Work item: Edit the entries starting at the beginning and ending at the line containing "Ayudas y subvenciones en Melilla" by replacing "Kontakt" with "Contact", and give those lines again with everything else unchanged.

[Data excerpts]
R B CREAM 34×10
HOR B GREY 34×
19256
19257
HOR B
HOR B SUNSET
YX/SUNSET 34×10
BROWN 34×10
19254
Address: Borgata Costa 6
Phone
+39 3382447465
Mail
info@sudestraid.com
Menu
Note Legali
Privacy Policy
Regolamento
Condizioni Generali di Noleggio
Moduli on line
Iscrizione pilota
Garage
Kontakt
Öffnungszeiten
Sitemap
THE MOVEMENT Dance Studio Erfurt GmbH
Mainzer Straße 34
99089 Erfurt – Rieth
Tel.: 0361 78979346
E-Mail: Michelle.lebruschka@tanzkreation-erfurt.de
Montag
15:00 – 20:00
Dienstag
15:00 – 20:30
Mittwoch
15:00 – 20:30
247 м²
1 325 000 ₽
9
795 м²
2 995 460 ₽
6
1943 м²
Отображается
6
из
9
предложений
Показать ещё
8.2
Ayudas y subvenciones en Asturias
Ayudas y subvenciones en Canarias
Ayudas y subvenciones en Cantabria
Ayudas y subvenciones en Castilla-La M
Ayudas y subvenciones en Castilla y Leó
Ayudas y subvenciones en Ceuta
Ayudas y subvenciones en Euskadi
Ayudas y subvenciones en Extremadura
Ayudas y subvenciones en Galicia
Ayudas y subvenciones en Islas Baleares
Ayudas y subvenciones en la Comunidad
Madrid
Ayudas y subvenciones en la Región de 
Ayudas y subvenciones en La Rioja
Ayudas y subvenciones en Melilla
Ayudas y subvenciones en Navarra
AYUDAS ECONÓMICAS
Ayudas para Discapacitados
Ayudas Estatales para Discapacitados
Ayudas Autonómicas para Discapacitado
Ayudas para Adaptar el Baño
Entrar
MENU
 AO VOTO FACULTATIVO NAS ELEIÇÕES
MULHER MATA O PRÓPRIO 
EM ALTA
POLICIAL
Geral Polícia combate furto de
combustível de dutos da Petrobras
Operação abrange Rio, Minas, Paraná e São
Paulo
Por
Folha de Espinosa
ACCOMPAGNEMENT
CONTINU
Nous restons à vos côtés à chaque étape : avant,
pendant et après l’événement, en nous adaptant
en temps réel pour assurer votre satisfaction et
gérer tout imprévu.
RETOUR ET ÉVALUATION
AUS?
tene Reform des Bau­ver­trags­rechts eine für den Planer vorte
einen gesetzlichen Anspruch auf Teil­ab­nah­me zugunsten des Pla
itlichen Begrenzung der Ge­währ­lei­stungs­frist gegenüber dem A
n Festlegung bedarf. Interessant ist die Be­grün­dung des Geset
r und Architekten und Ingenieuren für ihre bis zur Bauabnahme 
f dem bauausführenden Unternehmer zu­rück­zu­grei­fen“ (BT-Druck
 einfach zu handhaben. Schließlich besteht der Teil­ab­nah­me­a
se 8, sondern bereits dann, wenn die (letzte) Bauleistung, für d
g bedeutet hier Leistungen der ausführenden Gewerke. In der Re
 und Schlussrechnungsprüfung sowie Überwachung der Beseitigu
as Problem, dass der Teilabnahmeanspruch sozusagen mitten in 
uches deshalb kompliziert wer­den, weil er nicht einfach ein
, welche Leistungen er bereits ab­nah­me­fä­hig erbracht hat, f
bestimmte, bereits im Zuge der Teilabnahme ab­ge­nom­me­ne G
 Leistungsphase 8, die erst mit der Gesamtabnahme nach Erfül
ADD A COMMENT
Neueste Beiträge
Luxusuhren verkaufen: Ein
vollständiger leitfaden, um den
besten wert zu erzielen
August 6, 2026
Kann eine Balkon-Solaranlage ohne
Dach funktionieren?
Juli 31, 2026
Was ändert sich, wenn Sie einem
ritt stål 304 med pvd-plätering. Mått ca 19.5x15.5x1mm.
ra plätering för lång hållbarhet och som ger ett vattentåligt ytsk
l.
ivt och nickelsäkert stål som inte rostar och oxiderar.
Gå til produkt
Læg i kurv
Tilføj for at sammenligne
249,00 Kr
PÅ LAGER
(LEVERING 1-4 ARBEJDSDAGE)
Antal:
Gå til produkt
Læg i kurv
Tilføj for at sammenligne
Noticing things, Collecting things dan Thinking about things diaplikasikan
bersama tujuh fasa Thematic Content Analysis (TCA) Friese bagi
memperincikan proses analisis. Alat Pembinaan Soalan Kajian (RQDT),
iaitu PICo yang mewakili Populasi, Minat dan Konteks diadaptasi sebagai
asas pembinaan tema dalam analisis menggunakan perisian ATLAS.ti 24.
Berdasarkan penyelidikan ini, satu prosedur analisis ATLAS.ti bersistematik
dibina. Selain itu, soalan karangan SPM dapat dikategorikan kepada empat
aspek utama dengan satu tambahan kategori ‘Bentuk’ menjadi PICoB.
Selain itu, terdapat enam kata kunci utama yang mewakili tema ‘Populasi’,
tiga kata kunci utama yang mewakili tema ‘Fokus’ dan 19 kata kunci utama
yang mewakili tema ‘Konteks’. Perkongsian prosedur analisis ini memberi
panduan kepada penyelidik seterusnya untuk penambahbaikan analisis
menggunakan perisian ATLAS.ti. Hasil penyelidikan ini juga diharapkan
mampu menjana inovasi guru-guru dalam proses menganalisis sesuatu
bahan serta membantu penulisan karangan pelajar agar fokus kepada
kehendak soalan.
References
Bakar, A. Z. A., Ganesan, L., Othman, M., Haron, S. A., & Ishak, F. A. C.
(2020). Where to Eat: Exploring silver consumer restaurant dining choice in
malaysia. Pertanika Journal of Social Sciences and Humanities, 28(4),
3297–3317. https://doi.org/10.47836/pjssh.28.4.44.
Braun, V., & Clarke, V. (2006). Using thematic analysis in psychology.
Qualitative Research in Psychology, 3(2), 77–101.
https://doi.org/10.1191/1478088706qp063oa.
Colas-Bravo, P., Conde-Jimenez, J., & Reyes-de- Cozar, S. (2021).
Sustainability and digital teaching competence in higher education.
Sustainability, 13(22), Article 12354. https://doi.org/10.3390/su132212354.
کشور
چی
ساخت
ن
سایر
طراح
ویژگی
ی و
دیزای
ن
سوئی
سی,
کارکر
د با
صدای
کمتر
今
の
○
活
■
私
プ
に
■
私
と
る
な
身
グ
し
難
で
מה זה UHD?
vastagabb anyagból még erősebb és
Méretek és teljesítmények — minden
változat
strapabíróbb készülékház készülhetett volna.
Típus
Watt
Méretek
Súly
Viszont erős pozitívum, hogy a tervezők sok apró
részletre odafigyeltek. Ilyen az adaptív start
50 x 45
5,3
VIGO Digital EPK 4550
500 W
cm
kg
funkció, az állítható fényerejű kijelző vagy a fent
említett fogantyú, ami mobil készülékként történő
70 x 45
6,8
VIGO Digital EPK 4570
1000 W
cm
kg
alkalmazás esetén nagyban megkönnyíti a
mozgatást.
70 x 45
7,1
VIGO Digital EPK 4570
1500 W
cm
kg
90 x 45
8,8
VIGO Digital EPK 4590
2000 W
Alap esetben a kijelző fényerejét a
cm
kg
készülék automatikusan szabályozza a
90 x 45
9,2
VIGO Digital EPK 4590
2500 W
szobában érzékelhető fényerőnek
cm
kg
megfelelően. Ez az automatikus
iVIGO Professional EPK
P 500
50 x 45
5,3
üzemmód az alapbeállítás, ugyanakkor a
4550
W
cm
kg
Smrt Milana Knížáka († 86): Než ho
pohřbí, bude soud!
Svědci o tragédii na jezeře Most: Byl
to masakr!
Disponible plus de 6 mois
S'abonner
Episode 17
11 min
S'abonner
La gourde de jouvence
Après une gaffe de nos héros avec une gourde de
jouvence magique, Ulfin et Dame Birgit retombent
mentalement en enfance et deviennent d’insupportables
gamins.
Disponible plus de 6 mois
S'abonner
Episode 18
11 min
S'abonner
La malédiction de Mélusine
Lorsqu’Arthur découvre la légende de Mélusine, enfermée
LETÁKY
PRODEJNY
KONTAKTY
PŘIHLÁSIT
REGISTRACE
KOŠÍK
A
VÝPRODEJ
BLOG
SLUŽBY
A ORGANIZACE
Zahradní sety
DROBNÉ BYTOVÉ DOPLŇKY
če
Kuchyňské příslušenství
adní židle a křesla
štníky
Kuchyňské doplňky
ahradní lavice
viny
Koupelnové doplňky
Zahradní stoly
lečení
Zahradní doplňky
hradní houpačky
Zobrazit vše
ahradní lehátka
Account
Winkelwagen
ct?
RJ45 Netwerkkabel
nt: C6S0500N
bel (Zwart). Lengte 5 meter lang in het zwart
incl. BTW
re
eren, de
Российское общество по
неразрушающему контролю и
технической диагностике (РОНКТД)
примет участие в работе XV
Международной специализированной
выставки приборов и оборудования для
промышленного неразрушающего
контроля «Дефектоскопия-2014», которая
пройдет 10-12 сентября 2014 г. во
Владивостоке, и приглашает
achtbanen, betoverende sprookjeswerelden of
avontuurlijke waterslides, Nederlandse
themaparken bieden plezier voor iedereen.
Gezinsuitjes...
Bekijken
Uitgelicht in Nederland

Solution to this task:
R B CREAM 34×10
HOR B GREY 34×
19256
19257
HOR B
HOR B SUNSET
YX/SUNSET 34×10
BROWN 34×10
19254
Address: Borgata Costa 6
Phone
+39 3382447465
Mail
info@sudestraid.com
Menu
Note Legali
Privacy Policy
Regolamento
Condizioni Generali di Noleggio
Moduli on line
Iscrizione pilota
Garage
Contact
Öffnungszeiten
Sitemap
THE MOVEMENT Dance Studio Erfurt GmbH
Mainzer Straße 34
99089 Erfurt – Rieth
Tel.: 0361 78979346
E-Mail: Michelle.lebruschka@tanzkreation-erfurt.de
Montag
15:00 – 20:00
Dienstag
15:00 – 20:30
Mittwoch
15:00 – 20:30
247 м²
1 325 000 ₽
9
795 м²
2 995 460 ₽
6
1943 м²
Отображается
6
из
9
предложений
Показать ещё
8.2
Ayudas y subvenciones en Asturias
Ayudas y subvenciones en Canarias
Ayudas y subvenciones en Cantabria
Ayudas y subvenciones en Castilla-La M
Ayudas y subvenciones en Castilla y Leó
Ayudas y subvenciones en Ceuta
Ayudas y subvenciones en Euskadi
Ayudas y subvenciones en Extremadura
Ayudas y subvenciones en Galicia
Ayudas y subvenciones en Islas Baleares
Ayudas y subvenciones en la Comunidad
Madrid
Ayudas y subvenciones en la Región de 
Ayudas y subvenciones en La Rioja
Ayudas y subvenciones en Melilla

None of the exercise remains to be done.